控訴審では、Yの右肩から背中、腰にかけてXが接触した等の事実認定をもとに、Yの有責性を乱すことは困難であり、YがXを発見し、Xとの接触を回避することは可能だったという事実は認められず、Yに注意義務はないとしました。
状況に応じて判決が別れることも
この裁判では、人通りが多く尚且つゆっくりと歩行していたために歩行者同士が衝突する予見可能性はなく、Yに過失はないとされました。なお、Xは裁判で「Yは小走りしていた」と主張していたようですが、第一審、控訴審共にこの主張は認められていません。人通りが多い歩行者天国の交差点で、小走りしながら目指す店を探すのは現実的ではなく、歩みを止めようとしていたというYの主張が通ったと言えます。
ただ、Yが本当に小走りしていたなら過失があったとみなされ、判決も変わっていたかもしれません。人通りが多いところを小走りするのは他の通行人に接触するリスクが高まり、極めて危険だからです。
また、昨今問題になっている「歩きスマホ」をしていた場合の接触事故でも、加害者の過失が認められていた可能性があります。スマホの画面に集中するあまり、周囲にまで注意が行き届かない状況は過失があったとみなされるでしょう。
とはいえ、上記の裁判例のように状況次第では加害者の過失が否定されています。
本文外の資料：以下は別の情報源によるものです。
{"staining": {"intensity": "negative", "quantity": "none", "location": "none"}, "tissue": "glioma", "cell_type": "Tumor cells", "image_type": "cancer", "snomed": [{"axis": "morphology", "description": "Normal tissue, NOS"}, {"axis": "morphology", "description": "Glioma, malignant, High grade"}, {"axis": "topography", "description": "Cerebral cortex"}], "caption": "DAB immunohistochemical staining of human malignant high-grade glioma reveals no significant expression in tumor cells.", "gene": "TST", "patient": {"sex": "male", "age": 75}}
高齢歩行者との接触事故で相手を負傷させてしまい、損害賠償を請求されたとしても、請求された金額を支払う前に弁護士に相談してみましょう。
弁護士に相談の上、示談交渉を進めるのがベスト
歩行者同士の事故は被害者の年齢、事故現場、事故当時の状況などによって過失の有無が変わってきます。自力での解決は極めて困難になることが予想されるため、交通事故に詳しい弁護士に相談することをおすすめします。交通事故の示談を数多く経験している弁護士なら、歩行者同士の事故の示談にも対応できます。
特に高齢者の場合、将来に渡る介護費用が含まれた金額を損害賠償請求することが多く、その分損害賠償額が高額になる傾向があります。請求された金額が本当に正しい金額なのかどうか知りたい方は弁護士にご相談しましょう。